Sleep quality was similarly abnormal in individuals with and without ETC complex activity abnormalities (Table 6). However, the number of minutes slept per night on the weekends, but not the weekdays, was significantly greater for those with ETC complex activity abnormalities [t(29) = 3.20, p < 0.01].
There was a low rate of alternative therapies use, expect for probiotics, with little difference between those with normal and abnormal ETC complex activity, providing no support for the idea that ETC complex activity abnormalities could have been due to dietary or vitamin therapies (Table 6).
Symptoms Specific for Mitochondrial Dysfunction
We investigated whether symptoms common to classically defined MD, included regression, failure to thrive, exercise intolerance and fatigue, could identify PMS individuals with ETC complex activity abnormalities. Exercise intolerance and fatigue were combined into one variable since these symptoms are very similar. We included ASD in the list of MD symptoms since ASD has been associated with classically defined MD. The forward stepwise logistic regression selected the interaction between Exercise Intolerance/Fatigue by ASD in addition to the basic symptoms. Thus, having symptoms of ASD, developmental regression, failure to thrive and/or exercise intolerance/fatigue was associated with a greater likelihood of abnormal ETC complex activity while having both ASD and exercise intolerance/fatigue reduced the likelihood of having ETC complex activity abnormalities.

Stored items
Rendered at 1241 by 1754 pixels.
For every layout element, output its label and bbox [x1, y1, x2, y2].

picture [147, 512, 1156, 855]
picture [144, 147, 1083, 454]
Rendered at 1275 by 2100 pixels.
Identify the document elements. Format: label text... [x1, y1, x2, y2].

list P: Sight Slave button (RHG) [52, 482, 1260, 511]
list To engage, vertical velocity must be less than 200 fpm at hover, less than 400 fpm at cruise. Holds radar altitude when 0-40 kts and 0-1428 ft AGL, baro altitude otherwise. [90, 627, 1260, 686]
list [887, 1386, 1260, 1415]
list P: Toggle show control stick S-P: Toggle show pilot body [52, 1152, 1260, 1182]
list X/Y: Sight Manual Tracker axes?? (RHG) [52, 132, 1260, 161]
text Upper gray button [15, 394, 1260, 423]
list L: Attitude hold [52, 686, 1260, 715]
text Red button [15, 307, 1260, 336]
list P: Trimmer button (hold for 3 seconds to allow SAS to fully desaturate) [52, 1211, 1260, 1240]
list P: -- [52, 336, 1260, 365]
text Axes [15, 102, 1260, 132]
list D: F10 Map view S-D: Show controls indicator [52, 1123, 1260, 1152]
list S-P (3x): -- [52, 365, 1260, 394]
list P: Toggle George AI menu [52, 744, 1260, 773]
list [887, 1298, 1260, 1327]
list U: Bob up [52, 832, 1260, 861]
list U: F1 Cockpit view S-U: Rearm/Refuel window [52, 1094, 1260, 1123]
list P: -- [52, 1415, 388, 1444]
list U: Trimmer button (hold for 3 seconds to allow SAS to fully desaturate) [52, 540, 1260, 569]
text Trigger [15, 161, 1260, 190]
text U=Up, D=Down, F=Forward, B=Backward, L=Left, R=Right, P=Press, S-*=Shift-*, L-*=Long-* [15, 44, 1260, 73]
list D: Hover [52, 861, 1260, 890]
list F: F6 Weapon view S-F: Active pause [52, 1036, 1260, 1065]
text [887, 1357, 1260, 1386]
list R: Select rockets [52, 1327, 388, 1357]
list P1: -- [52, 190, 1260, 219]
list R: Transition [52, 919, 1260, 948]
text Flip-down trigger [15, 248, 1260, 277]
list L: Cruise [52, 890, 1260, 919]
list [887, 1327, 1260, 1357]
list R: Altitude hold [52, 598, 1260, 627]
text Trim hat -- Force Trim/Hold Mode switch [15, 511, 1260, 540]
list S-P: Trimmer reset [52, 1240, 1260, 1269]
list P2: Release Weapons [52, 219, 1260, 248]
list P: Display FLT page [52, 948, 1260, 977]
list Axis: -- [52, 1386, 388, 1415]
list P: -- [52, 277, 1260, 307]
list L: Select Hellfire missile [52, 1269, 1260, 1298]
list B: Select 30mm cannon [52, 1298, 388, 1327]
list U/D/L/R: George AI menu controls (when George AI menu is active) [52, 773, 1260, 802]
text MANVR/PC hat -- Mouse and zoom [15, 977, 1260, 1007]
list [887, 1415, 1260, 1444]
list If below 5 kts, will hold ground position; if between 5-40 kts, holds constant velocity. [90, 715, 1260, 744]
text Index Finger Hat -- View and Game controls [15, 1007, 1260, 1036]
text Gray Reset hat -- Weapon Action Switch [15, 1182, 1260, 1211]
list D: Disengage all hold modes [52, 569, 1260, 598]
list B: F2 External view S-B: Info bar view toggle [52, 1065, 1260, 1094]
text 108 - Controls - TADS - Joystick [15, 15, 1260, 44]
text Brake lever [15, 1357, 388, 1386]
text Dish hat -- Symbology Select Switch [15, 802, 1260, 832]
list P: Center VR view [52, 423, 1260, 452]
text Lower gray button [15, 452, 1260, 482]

» Requirement 1
In the research excerpt, which two symptoms were combined into one variable?
» Requirement 2
Edit the research excerpt between "There was a" and "therapies (Table 6).", inclusive, replacing "probiotics" with "supplements".
» Requirement 3
State whether each statement agrees with the research excerpt, answering yes or no and quoting the deciding words. (a) Those with ETC complex activity abnormalities slept significantly more minutes per night on weekdays. (b) ASD was included in the list of MD symptoms. (c) Having both ASD and exercise intolerance/fatigue increased the likelihood of ETC complex activity abnormalities.

» Exercise solution 1
Exercise intolerance and fatigue.

» Exercise solution 2
There was a low rate of alternative therapies use, expect for supplements, with little difference between those with normal and abnormal ETC complex activity, providing no support for the idea that ETC complex activity abnormalities could have been due to dietary or vitamin therapies (Table 6).

» Exercise solution 3
(a) No: "on the weekends, but not the weekdays"
(b) Yes: "We included ASD in the list of MD symptoms"
(c) No: "having both ASD and exercise intolerance/fatigue reduced the likelihood of having ETC complex activity abnormalities"